Not everyone sleeps with dogs. We do.

One of the purest pleasures I know is, upon getting into bed, having Peat collapse himself onto my left side, pressing his back against my ribs and torpedoing his head across my armpit, his nose inches from my face, and his relaxed amber eyes peering into mine as he sighs his little wheezy “tired old man” sigh.

Angus, the gentleman, consented to forego the bedtime “hole shot” to Peat once the younger dog proved trustworthy enough to join us on the bed, which was at about three months. Whether Angus was happy about this self-relegation I’ll never know; he doesn’t seem to have held it against me, and I miss having him in my armpit (I wrote about cradling Angus at bedtime in Gray’s Sporting Journal in 2015), a kind of sacrifice of intensity in our relationship that I worried would happen while we considered adding another dog to our household. True enough — it did. So the pleasure of Peat snuggling up against me isn’t quite so pure as it sometime seems.

Both our dogs spend most of the night with us in bed. They occupy different places, moving around, changing positions from fully stretched out (it’s amazing how long they can make themselves and how much king-size bed real estate they can commandeer) to curled like a furry donut, recalling the small circles of dirt I’ve seen while elk hunting which coyotes have carved out of snow for their beds in the woods. Often, they’ll each head to bed before we do, as if to let us know they’d prefer we join them, even though it’ll be 7:30 or 8; usually, this is a day they hunted or got a lot of exercise.

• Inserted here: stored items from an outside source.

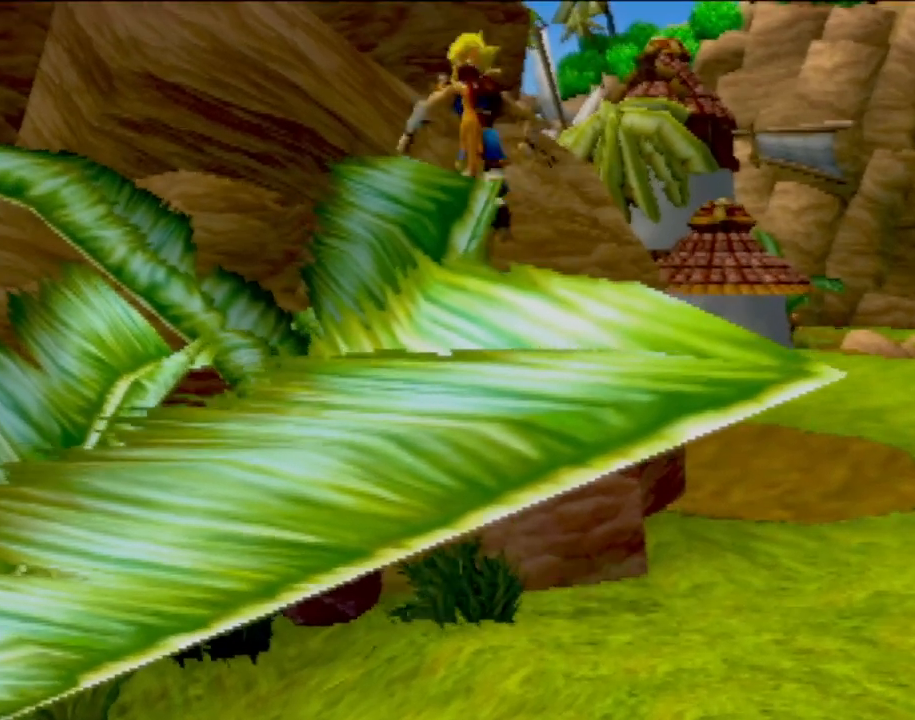
{"buttons": ["CIRCLE"], "left_stick": "up-left", "events": [[184, "CIRCLE", "down"], [200, "CROSS", "up"], [384, "CIRCLE", "up"], [417, "CIRCLE", "down"]]}
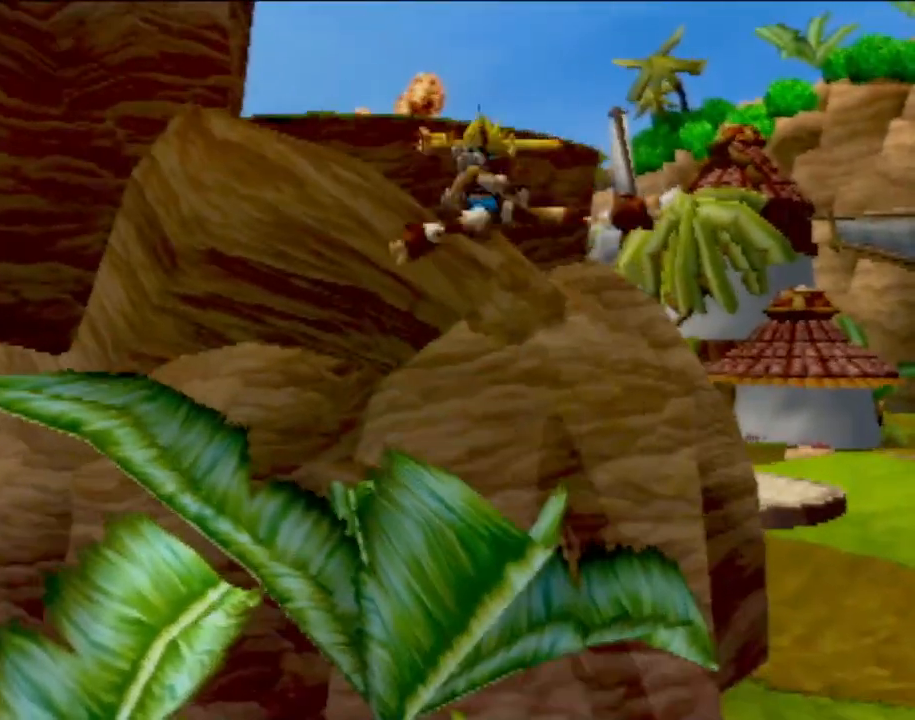
{"buttons": [], "left_stick": "right", "events": [[317, "CIRCLE", "up"], [433, "left_stick", "up-right"], [483, "left_stick", "right"]]}
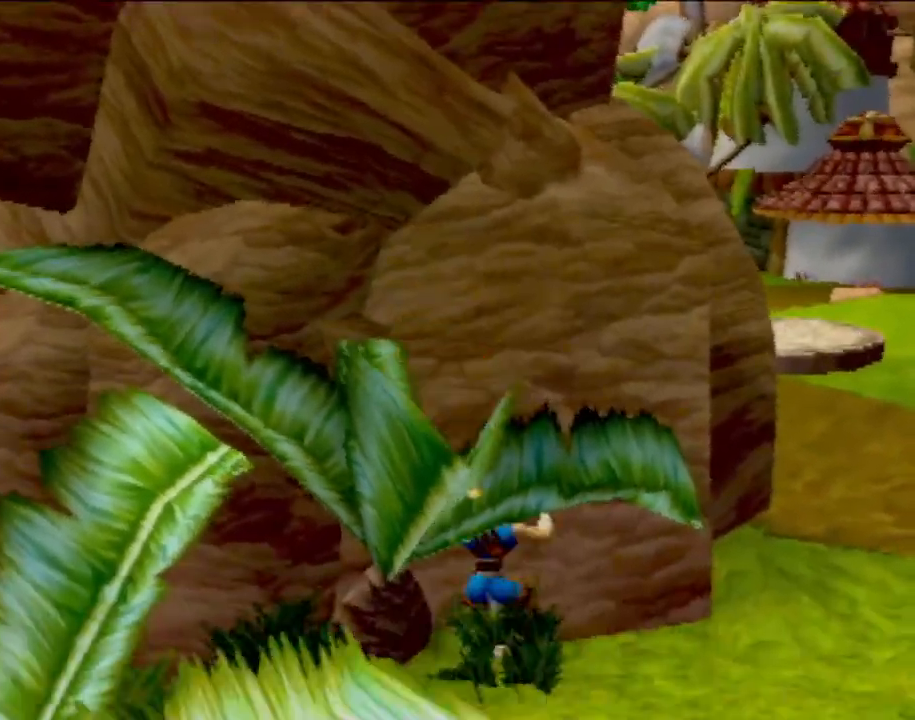
{"buttons": [], "left_stick": "up", "events": [[451, "left_stick", "up"]]}
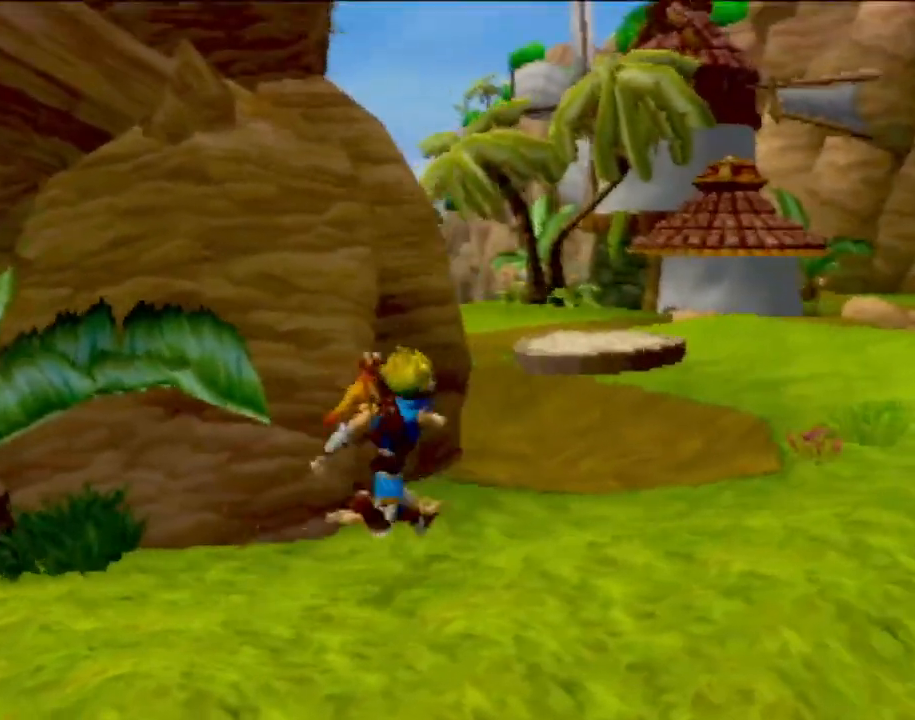
{"buttons": ["CROSS"], "left_stick": "center", "events": [[100, "left_stick", "up-left"], [283, "left_stick", "center"], [433, "CROSS", "down"]]}
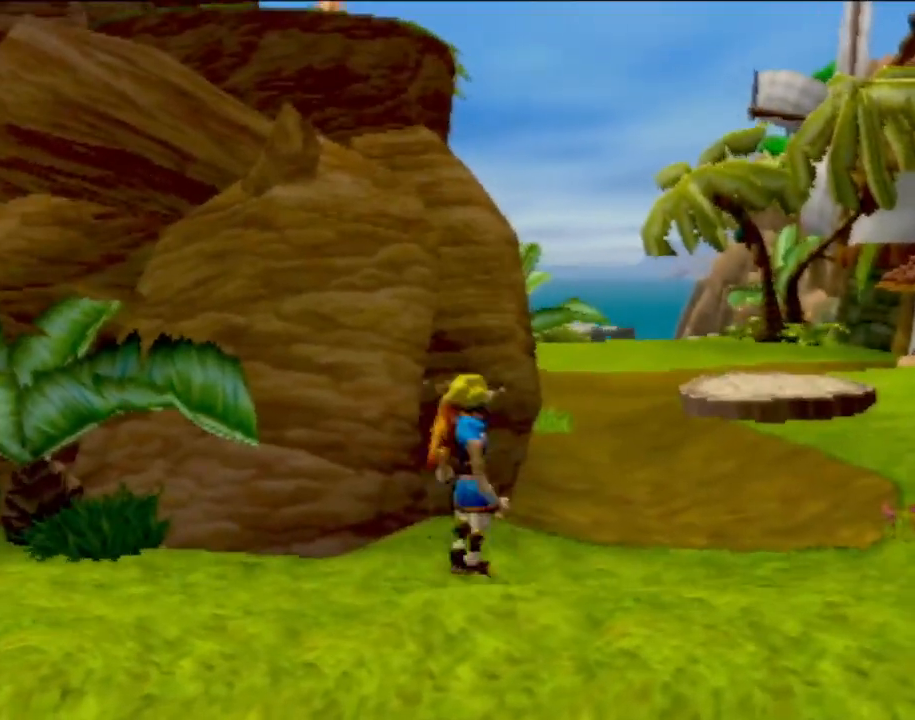
{"buttons": ["CROSS"], "left_stick": "up-left", "events": [[184, "SQUARE", "down"], [200, "CROSS", "up"], [401, "left_stick", "up-left"], [434, "SQUARE", "up"], [467, "CROSS", "down"]]}
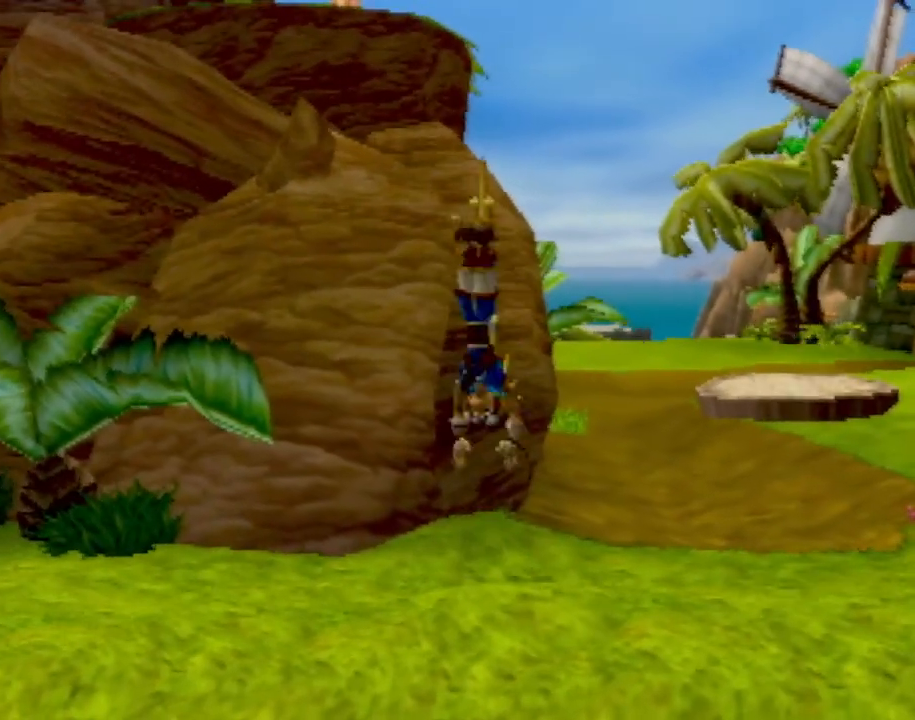
{"buttons": ["CIRCLE"], "left_stick": "up-left", "events": [[500, "CIRCLE", "down"], [500, "CROSS", "up"]]}
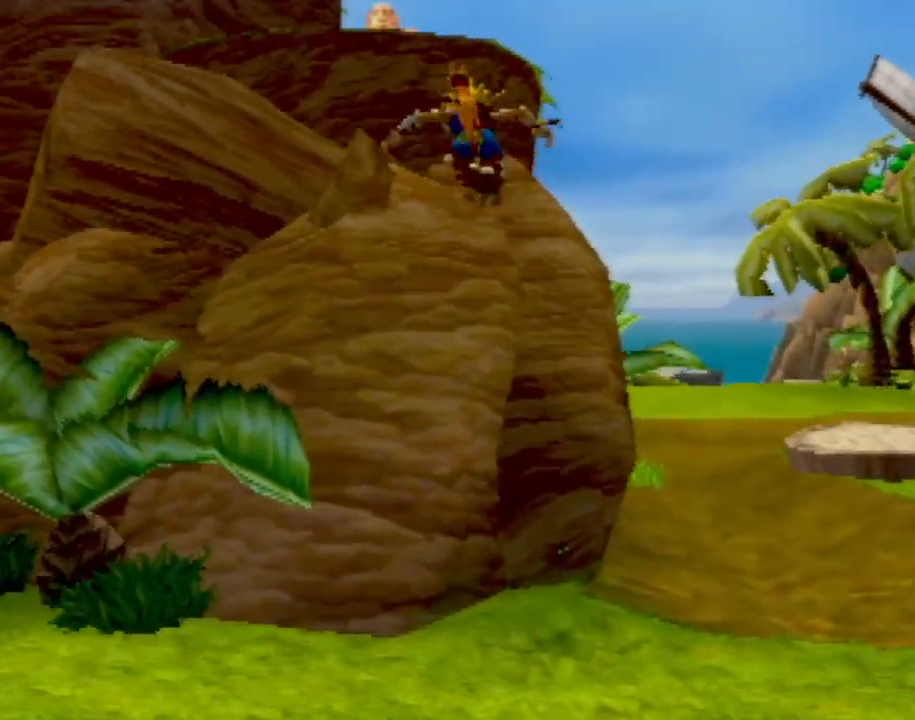
{"buttons": ["CIRCLE"], "left_stick": "up", "events": [[384, "left_stick", "up"]]}
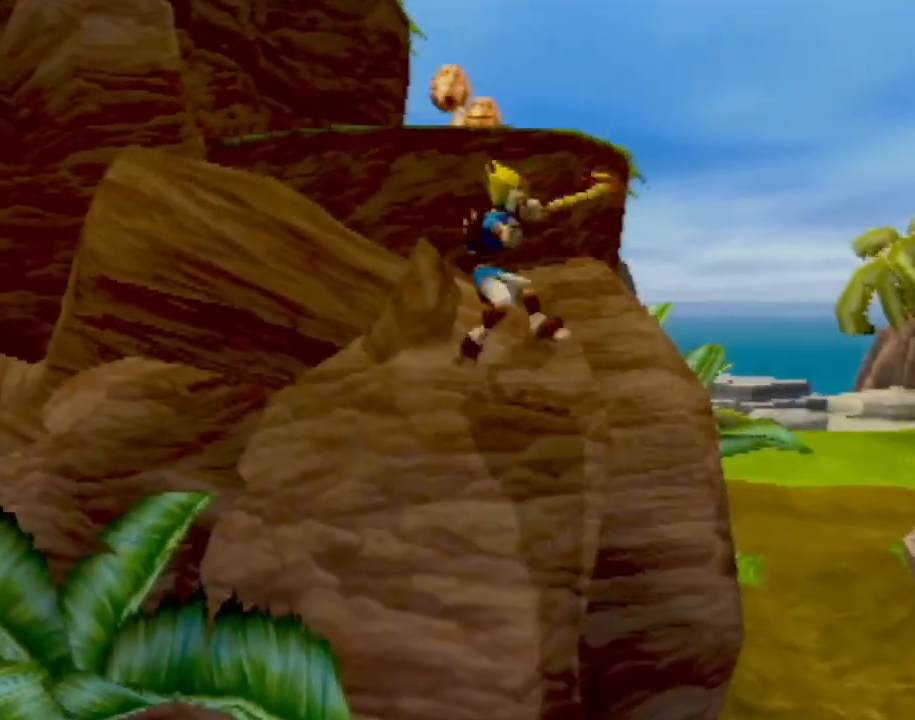
{"buttons": [], "left_stick": "center", "events": [[300, "CIRCLE", "up"], [450, "left_stick", "center"]]}
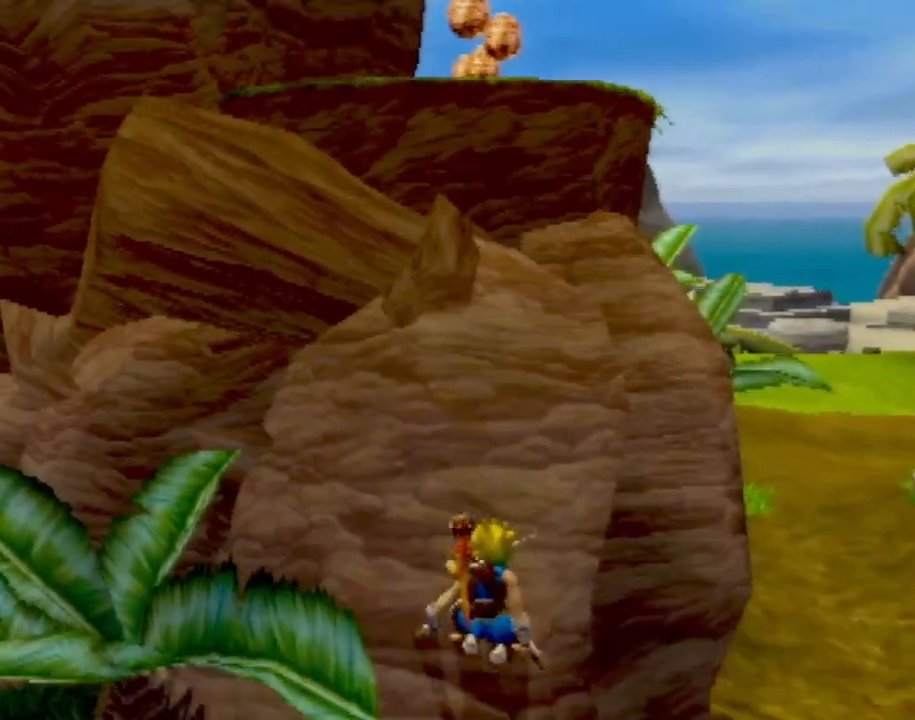
{"buttons": [], "left_stick": "up", "events": [[133, "CROSS", "down"], [216, "left_stick", "up"], [417, "CROSS", "up"]]}
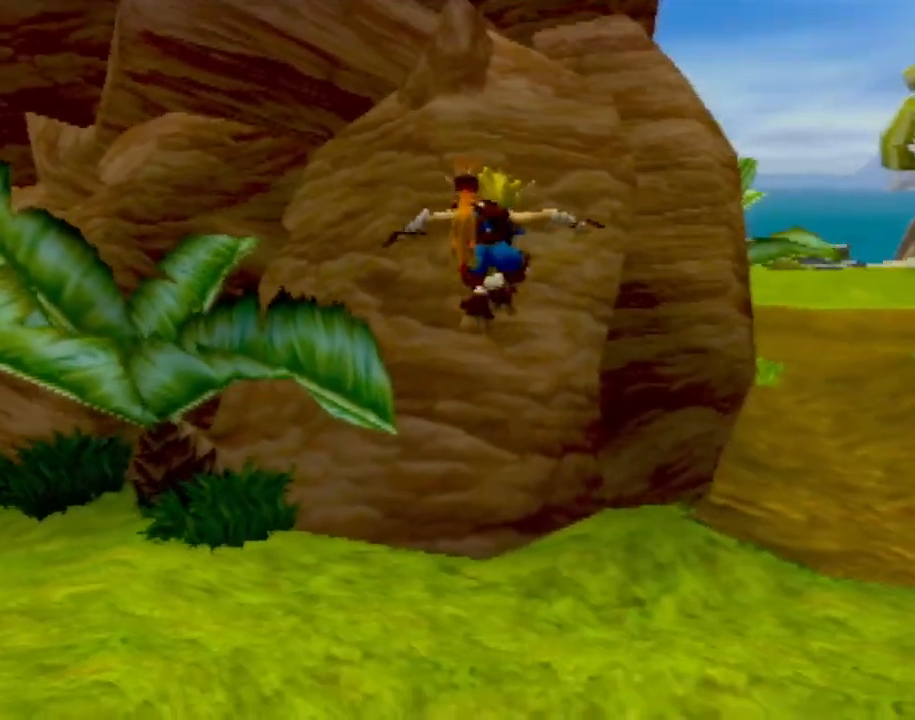
{"buttons": ["SQUARE"], "left_stick": "center", "events": [[133, "CROSS", "down"], [300, "left_stick", "center"], [384, "CROSS", "up"], [384, "SQUARE", "down"]]}
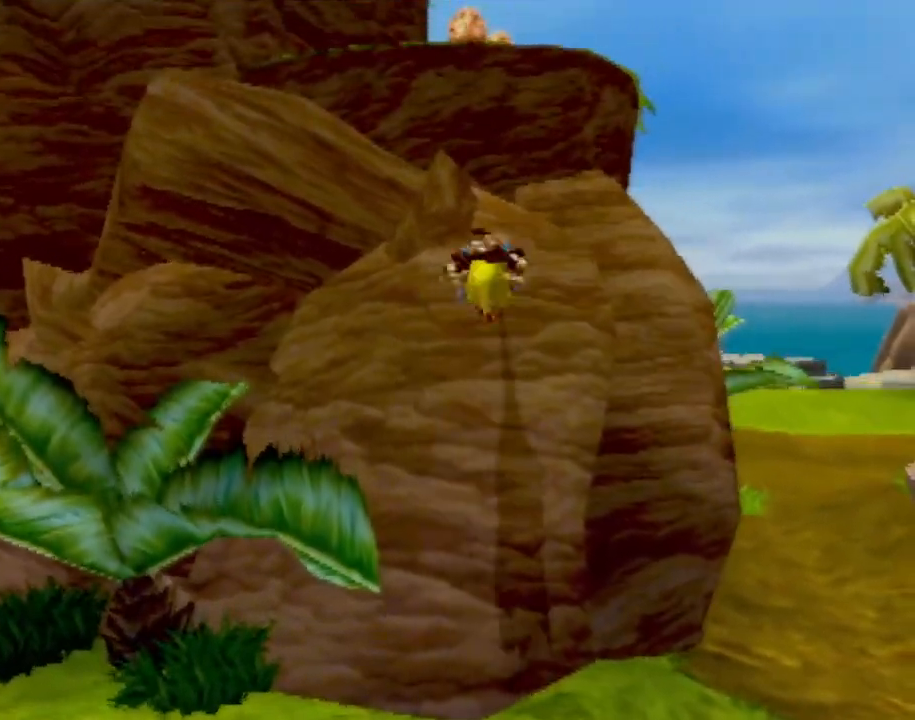
{"buttons": ["CROSS"], "left_stick": "up", "events": [[217, "left_stick", "up"], [434, "SQUARE", "up"], [484, "CROSS", "down"]]}
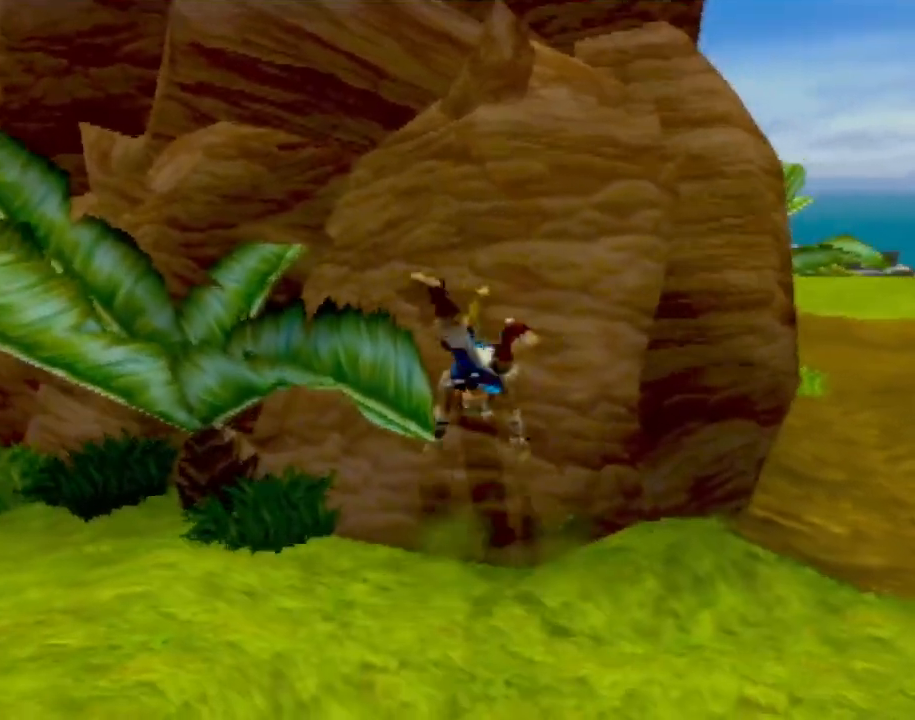
{"buttons": ["CROSS"], "left_stick": "up", "events": []}
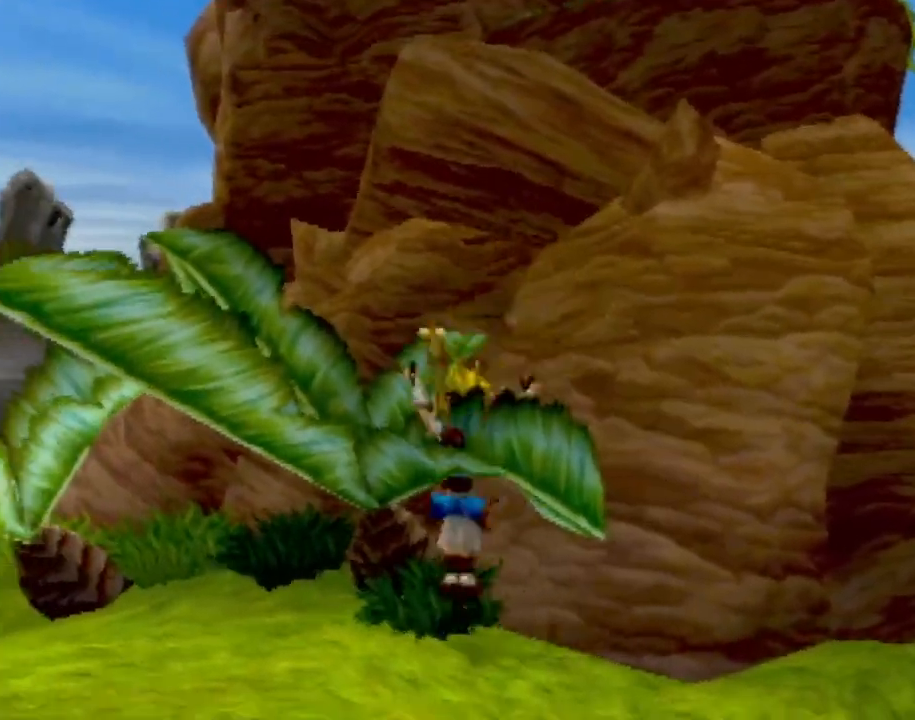
{"buttons": [], "left_stick": "up", "events": [[16, "left_stick", "up-left"], [66, "CROSS", "up"], [216, "CROSS", "down"], [400, "left_stick", "up"], [483, "CROSS", "up"]]}
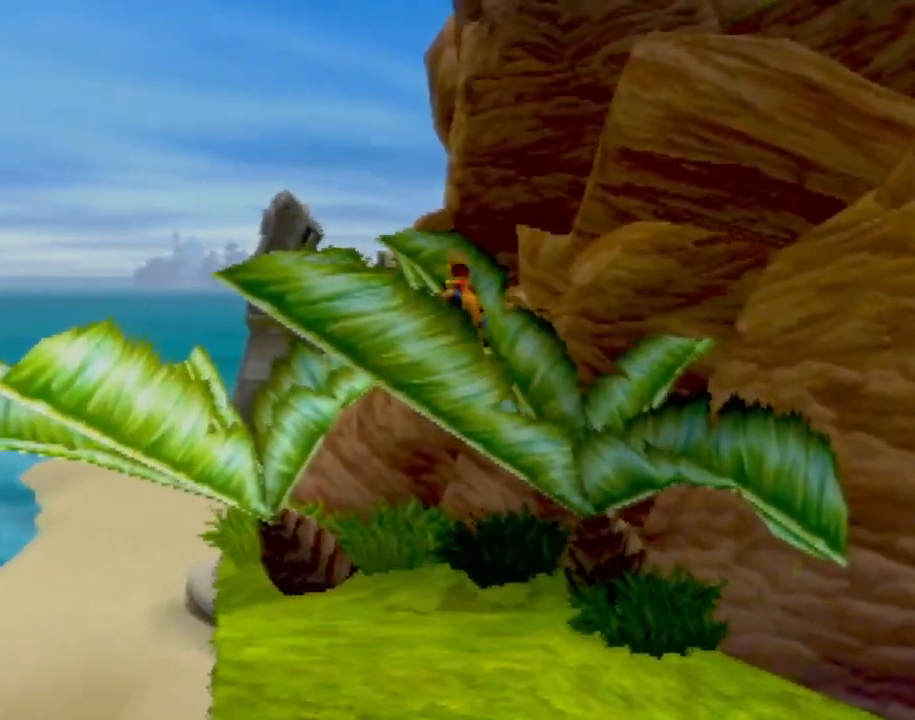
{"buttons": [], "left_stick": "up-right", "events": [[67, "CROSS", "down"], [267, "CROSS", "up"], [434, "left_stick", "up-right"]]}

Bedtime, on a hunting day…

Angus prefers my side of the bed, at the end where my feet would be, with his head near the edge, and he’s always there while I’m getting ready for bed. Often I’ll sit next to him on the bed while I floss, and put my nose to his while I’m doing my cat-cow stretches on the floor before getting into bed. He expects me to move him toward the middle of the bed, which I do as carefully as I can — we both have arthritis in our lumbar area — and then I give him a neck, back, shoulder, and hip massage, which he seems to enjoy and I like to think has helped allow him to hunt hard without noticeable reduction in effectiveness well into his 12th year of life. I’ll finish by rubbing the inside of his ears, which always elicits a sigh of satisfaction, and giving him a kiss on his forehead.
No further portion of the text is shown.